SGA Speaker of the Senate debate round-up

SGA Speaker of the Senate Candidate Devante Hill wants to collaborate with GSUPD so students know who the officers are at the 2017 SGA Debates, March 30. Photo Taken From Signal Livestream Video

Only one of two Atlanta campus Speaker of Senate candidates was in attendance during Tuesday’s first round of Student Government Association (SGA) debates. During the one-man debate, candidate Devante Hill spoke about social events to bridge gaps, “tough love” for student government members and bringing back past traditions. The other Atlanta campus Speaker candidate is Anderson Dorvil.

Bringing Back Plaza

During the Fall 2016 semester, Georgia State administration threw out the Library Plaza due to safety concerns from overcrowding. Hill said he wants to bring back a “better, more inclusive” version of the Georgia State tradition while in office.

“Taking away plaza put a burden on social activities and a lot of the networking that organizations on campus did,” Hill said. “Organizations would table in plaza and students would walk through to watch everything that was happening, organizations would have fundraisers, they would inform people of events that were coming up.”

But Hill said one student complaint about Plaza was the strong presence of historically-black, Greek fraternities.

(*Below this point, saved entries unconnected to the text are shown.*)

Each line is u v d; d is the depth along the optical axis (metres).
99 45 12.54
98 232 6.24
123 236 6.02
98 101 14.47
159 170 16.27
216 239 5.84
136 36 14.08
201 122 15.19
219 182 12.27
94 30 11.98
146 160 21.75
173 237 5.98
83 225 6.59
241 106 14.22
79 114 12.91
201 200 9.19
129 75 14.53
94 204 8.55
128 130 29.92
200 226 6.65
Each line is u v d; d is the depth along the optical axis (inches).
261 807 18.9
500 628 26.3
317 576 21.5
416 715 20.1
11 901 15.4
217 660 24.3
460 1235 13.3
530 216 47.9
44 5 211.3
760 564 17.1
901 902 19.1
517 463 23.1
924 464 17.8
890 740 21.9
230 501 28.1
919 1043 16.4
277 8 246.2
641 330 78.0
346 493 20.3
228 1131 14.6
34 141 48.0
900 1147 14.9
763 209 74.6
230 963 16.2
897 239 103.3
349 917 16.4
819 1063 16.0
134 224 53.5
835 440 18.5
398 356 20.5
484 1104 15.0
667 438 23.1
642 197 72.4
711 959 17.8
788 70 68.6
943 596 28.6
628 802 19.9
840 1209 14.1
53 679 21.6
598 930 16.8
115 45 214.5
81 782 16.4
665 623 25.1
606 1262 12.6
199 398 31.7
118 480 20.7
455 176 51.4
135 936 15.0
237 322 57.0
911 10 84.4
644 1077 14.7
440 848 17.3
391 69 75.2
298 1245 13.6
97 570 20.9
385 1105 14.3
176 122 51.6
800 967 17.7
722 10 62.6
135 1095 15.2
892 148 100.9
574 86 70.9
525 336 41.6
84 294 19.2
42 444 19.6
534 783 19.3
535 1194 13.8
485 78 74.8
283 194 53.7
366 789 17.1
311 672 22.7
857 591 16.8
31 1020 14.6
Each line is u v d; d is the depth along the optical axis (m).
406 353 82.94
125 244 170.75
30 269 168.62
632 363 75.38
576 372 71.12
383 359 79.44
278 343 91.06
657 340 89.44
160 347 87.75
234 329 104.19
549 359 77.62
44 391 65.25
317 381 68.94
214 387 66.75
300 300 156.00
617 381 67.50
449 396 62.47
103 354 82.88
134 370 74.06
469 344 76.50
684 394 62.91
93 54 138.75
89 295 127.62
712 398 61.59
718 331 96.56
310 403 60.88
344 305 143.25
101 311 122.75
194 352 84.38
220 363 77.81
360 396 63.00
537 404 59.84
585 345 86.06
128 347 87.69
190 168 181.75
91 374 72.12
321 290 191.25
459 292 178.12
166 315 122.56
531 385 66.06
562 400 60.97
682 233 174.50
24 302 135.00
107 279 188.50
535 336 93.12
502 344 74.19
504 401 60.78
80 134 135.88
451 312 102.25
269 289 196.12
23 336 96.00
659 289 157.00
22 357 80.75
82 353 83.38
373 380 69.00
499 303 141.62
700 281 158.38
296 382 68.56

“More inclusive, I would say, is making sure that other organizations know that they can come to Plaza,” he said. “They can table and they don’t feel like the black Greek community is overpowering in that environment.”

In regards to safety concerns, Hill said that informing students about the hazard created by overcrowding and keeping “a pathway so people can get out” would prevent any issues.

Senate Accountability

The Speaker of the Senate’s main responsibility is to oversee senator’s actions.

During the Fall 2016 semester, six senators were dismissed from SGA for violation the meeting attendance policy spelled out in the organization’s bylaws. Following their dismissal, SGA pushed for a “mandatory attendance policy” which still allowed for a few absences. Hill said that policy is “lenient.”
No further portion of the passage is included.